**Task A**
In the given text on Mozart's Symphony no. 40, why does the author call the discourses that link the minor key to Mozart's character dated and simplistic? Answer in one to three sentences.

**Given text**
>>

Beyond the maturity that comes from experience, one primary difference between the two symphonies is their tonality: Symphony 40 is one of only two of Mozart's numbered symphonies written in a minor key. Commentators tend to dwell on the pathos inherent in this key (G minor) and see this Symphony as a bellwether of Romanticism. In the context of Romanticsim, we often view the troubles within a piece of music as reflexive of some inner struggle of the "artist." Following through on their argument, the sadness of the minor key must reflect upon some aspect of Mozart's character. Such dated and simplistic discourses belie their origins - the 19th century - a time when scholars were apt to lionize the classical triumvirate of Haydn, Mozart and Beethoven and when ideas of music as a gateway to an artist's soul were the norm.
However one may interpret the work, it is hard to fault the designation of Mozart's fortieth symphony as a Masterpiece.
The first movement of Mozart's Symphony no. 40, like most classical symphonies, uses in sonata form. Unlike most Classical Era first movement sonatas, Mozart begins in media res dropping the listener into the quick motion of the lower strings and a turbid melody in violin octaves. The second theme of the first movement is a contrast, a chromatic descent that begins in the strings, changes color quickly in the winds and then returns to the strings. The development section is full of modulations and presents fragments of the first theme in a variety of key areas, often almost fooling the listener into thinking they are hearing or will hear the recapitulation. When the recapitulation does come, the violins turn the tables on the lower strings, surprising them by entering alone.
Note the great shift in character between the two themes of the first movement. The first has a strongly agitated character reminiscent of an aria agitata, while the second is more plaintive and chromatic. This duality between emotion and control is at the heart of this symphony.
The other movements of this symphony are well worth a listen. The second movment is in a more free rounded binary, or ABA, form with each of its halves repeated (AABABA). Its hesitant string gestures and subtle use of chromaticism lend it a certain grace and sensitivity.
The third movement is a clasic minuet and trio. A sinister minor-mode minuet full of polyphonic imitation is contrasted with a pastoral trio that puts the horns to good use. As always in a minuet and trio, the minuet returns at the end. This minuet is a far cry from the calm gentle minuet of Eine Kleine Nachtmusik. A listening chart is not provided for this movement.

<<

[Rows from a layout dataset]
>>

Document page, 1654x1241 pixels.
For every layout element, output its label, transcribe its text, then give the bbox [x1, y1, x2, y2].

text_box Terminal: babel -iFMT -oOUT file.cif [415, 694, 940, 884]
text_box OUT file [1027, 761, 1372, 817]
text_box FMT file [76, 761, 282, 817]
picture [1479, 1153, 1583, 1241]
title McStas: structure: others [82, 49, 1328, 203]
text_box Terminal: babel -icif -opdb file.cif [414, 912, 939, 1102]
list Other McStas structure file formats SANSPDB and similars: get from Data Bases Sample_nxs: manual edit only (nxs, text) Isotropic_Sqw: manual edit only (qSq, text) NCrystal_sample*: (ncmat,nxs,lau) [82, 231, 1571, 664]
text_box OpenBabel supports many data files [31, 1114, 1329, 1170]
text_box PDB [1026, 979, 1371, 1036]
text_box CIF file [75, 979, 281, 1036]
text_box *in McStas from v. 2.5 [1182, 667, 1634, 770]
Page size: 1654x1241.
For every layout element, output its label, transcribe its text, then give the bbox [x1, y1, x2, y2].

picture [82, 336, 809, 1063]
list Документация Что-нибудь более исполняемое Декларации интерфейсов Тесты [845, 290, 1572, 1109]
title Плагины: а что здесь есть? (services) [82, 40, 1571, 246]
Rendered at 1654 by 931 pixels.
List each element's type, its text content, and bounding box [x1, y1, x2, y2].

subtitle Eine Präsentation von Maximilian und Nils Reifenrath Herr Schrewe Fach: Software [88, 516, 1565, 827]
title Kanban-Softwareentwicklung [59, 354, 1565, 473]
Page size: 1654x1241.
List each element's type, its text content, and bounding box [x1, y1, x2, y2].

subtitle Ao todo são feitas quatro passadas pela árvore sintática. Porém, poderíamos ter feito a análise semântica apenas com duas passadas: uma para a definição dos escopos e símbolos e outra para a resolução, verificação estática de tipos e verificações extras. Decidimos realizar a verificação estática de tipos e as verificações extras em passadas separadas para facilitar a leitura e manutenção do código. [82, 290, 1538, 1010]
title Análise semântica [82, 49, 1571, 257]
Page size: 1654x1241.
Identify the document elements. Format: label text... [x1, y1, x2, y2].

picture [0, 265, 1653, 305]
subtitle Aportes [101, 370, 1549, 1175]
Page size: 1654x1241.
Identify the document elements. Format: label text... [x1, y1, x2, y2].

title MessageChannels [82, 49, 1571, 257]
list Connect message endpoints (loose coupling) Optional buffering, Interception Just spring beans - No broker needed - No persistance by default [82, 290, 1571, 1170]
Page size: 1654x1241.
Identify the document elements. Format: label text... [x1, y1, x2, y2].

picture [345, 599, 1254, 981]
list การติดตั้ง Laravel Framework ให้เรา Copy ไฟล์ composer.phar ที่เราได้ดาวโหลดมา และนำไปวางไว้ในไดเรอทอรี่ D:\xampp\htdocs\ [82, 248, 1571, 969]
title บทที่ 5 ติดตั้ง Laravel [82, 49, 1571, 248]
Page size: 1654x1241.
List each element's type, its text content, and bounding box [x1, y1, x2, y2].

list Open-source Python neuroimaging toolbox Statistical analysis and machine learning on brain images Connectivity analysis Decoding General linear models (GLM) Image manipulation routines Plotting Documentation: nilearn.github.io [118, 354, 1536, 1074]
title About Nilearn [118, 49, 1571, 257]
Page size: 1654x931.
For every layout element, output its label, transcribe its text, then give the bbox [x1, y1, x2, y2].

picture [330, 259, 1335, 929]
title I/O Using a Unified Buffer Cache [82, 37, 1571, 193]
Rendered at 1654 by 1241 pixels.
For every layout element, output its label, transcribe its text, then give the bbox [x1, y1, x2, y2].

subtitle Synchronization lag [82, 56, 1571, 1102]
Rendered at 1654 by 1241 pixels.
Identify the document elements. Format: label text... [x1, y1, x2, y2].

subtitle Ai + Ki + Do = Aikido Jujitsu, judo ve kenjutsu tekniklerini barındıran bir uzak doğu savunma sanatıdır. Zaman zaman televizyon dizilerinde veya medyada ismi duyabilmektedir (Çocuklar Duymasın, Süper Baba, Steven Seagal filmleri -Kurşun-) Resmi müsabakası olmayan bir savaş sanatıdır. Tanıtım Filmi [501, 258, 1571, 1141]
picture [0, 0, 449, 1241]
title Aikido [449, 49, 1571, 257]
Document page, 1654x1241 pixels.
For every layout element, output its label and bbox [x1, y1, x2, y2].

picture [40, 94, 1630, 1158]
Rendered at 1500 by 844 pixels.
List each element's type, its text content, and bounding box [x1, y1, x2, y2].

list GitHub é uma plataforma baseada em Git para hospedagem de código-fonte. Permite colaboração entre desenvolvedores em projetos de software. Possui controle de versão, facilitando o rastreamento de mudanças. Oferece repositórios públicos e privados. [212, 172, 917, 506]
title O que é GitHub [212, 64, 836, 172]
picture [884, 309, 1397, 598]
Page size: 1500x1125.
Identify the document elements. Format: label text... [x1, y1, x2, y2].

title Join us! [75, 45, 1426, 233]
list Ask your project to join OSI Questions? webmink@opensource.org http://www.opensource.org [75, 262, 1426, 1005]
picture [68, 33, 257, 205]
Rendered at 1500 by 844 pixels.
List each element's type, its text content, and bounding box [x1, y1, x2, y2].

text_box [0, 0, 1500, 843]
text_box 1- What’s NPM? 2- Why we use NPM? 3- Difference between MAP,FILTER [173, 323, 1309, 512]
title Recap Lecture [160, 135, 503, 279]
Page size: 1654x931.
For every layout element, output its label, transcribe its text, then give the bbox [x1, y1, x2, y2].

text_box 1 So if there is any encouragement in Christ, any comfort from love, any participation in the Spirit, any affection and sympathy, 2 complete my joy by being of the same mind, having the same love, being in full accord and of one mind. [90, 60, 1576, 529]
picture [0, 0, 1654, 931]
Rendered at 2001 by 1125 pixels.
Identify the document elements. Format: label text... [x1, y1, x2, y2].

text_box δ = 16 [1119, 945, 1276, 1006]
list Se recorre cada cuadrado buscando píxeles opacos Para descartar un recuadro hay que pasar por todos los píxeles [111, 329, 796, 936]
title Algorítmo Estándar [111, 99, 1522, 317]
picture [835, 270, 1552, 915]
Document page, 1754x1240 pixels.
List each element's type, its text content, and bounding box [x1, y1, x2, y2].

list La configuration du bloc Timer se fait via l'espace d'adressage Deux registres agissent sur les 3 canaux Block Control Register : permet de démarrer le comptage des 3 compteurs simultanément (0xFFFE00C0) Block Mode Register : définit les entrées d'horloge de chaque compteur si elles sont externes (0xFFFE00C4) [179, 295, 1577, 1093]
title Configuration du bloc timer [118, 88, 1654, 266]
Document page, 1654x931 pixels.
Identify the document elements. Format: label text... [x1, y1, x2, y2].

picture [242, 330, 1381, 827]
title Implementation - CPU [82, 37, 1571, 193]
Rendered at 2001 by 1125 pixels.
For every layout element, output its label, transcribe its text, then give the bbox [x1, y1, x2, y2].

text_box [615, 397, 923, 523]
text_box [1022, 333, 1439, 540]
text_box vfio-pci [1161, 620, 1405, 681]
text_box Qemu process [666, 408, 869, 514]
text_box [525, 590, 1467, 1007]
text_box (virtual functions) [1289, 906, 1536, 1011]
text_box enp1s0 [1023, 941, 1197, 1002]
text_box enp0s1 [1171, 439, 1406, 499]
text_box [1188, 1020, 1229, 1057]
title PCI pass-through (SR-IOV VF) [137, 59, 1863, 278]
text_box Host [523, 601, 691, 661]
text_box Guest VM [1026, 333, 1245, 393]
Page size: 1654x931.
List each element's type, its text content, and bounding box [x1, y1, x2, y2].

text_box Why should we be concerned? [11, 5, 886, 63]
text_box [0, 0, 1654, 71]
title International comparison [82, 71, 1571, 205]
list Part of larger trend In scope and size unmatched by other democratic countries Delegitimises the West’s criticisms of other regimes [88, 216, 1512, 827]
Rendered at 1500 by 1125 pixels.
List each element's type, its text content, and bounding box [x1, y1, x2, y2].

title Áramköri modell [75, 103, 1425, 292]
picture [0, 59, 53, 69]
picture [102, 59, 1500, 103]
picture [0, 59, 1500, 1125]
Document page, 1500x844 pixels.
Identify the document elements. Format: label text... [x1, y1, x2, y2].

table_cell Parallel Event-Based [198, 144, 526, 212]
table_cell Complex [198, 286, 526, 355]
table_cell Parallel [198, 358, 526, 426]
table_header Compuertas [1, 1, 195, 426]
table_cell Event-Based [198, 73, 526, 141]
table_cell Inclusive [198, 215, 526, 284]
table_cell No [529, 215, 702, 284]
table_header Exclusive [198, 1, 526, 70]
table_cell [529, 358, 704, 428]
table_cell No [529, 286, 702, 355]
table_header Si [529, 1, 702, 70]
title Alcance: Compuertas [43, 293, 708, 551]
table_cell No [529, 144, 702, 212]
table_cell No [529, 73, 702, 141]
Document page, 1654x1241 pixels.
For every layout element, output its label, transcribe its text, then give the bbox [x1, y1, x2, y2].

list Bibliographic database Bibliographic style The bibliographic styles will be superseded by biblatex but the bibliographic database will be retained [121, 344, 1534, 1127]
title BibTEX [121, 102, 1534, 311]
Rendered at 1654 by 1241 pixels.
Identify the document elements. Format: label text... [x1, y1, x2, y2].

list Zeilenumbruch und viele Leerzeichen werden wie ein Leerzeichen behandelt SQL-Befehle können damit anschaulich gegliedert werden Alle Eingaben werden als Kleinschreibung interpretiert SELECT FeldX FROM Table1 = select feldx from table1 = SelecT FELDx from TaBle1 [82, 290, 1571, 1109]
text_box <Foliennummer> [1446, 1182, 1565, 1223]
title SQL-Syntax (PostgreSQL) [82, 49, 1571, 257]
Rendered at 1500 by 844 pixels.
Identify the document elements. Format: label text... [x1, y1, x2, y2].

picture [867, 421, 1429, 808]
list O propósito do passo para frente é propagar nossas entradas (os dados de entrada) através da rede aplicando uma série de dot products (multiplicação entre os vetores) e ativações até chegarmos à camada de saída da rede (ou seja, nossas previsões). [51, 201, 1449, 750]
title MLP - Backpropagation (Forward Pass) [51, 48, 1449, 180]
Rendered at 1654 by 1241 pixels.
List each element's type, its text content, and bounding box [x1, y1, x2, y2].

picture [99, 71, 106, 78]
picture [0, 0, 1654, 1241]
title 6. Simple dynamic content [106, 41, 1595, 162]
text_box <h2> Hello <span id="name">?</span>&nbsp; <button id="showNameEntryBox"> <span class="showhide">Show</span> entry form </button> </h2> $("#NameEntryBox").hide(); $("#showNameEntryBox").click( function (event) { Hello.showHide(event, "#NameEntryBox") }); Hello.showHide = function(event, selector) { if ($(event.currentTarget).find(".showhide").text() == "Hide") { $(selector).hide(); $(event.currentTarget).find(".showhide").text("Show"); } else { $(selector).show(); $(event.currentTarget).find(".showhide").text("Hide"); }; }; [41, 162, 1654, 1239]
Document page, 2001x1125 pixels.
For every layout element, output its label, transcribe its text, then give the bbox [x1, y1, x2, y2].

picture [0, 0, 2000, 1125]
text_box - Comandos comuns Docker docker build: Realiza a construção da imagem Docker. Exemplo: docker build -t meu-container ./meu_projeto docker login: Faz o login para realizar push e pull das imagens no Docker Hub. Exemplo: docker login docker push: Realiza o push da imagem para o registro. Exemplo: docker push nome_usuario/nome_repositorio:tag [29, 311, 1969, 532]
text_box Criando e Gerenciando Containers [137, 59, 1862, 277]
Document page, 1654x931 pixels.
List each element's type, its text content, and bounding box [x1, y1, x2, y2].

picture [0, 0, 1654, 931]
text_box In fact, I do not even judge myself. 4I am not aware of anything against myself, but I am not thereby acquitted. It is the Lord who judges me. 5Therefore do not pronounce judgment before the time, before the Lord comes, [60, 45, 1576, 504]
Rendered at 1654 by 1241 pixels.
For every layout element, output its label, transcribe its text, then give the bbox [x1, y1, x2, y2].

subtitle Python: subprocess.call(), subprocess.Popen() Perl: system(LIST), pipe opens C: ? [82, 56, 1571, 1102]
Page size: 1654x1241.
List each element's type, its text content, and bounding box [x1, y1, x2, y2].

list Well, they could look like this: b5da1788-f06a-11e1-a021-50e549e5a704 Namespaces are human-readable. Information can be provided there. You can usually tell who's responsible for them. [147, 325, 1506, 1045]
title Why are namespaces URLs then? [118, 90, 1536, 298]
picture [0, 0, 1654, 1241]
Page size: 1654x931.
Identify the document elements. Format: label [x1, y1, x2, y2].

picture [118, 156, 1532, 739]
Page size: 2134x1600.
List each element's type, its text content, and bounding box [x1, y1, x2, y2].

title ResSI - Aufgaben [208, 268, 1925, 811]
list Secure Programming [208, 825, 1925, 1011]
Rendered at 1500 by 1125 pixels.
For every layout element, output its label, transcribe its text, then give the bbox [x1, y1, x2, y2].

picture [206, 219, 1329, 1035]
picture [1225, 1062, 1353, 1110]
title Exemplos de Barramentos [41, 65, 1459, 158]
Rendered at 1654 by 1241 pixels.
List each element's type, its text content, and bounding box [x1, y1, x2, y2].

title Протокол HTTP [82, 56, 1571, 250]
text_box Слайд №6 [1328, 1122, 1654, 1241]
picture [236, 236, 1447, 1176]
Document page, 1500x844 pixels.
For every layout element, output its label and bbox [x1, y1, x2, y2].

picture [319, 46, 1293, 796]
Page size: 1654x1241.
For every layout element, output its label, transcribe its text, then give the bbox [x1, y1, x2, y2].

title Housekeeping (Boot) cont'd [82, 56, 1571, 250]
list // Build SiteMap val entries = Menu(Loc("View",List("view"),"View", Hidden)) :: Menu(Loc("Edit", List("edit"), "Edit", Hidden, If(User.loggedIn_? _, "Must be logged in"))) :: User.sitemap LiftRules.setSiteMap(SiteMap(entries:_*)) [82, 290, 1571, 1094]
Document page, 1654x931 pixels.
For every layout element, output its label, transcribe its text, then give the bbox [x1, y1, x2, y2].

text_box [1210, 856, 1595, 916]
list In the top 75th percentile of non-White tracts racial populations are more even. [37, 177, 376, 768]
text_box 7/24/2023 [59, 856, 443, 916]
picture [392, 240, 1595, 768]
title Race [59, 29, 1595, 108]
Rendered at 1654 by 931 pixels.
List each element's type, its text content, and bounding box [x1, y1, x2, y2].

<<

**Task B**
Convert the rows from the first line through the line containing "title Kanban-Softwareentwicklung [59, 354, 1565, 473]", inclusive, into a Markdown table with the columns No. and Line, leaving out blank lines.

**Solution A**
They come from the 19th century. Scholars of that time tended to lionize the classical triumvirate of Haydn, Mozart and Beethoven, and the idea of music as a gateway to an artist's soul was the norm.

**Solution B**
| No. | Line |
|---|---|
| 1 | Document page, 1654x1241 pixels. |
| 2 | For every layout element, output its label, transcribe its text, then give the bbox [x1, y1, x2, y2]. |
| 3 | text_box Terminal: babel -iFMT -oOUT file.cif [415, 694, 940, 884] |
| 4 | text_box OUT file [1027, 761, 1372, 817] |
| 5 | text_box FMT file [76, 761, 282, 817] |
| 6 | picture [1479, 1153, 1583, 1241] |
| 7 | title McStas: structure: others [82, 49, 1328, 203] |
| 8 | text_box Terminal: babel -icif -opdb file.cif [414, 912, 939, 1102] |
| 9 | list Other McStas structure file formats SANSPDB and similars: get from Data Bases Sample_nxs: manual edit only (nxs, text) Isotropic_Sqw: manual edit only (qSq, text) NCrystal_sample*: (ncmat,nxs,lau) [82, 231, 1571, 664] |
| 10 | text_box OpenBabel supports many data files [31, 1114, 1329, 1170] |
| 11 | text_box PDB [1026, 979, 1371, 1036] |
| 12 | text_box CIF file [75, 979, 281, 1036] |
| 13 | text_box *in McStas from v. 2.5 [1182, 667, 1634, 770] |
| 14 | Page size: 1654x1241. |
| 15 | For every layout element, output its label, transcribe its text, then give the bbox [x1, y1, x2, y2]. |
| 16 | picture [82, 336, 809, 1063] |
| 17 | list Документация Что-нибудь более исполняемое Декларации интерфейсов Тесты [845, 290, 1572, 1109] |
| 18 | title Плагины: а что здесь есть? (services) [82, 40, 1571, 246] |
| 19 | Rendered at 1654 by 931 pixels. |
| 20 | List each element's type, its text content, and bounding box [x1, y1, x2, y2]. |
| 21 | subtitle Eine Präsentation von Maximilian und Nils Reifenrath Herr Schrewe Fach: Software [88, 516, 1565, 827] |
| 22 | title Kanban-Softwareentwicklung [59, 354, 1565, 473] |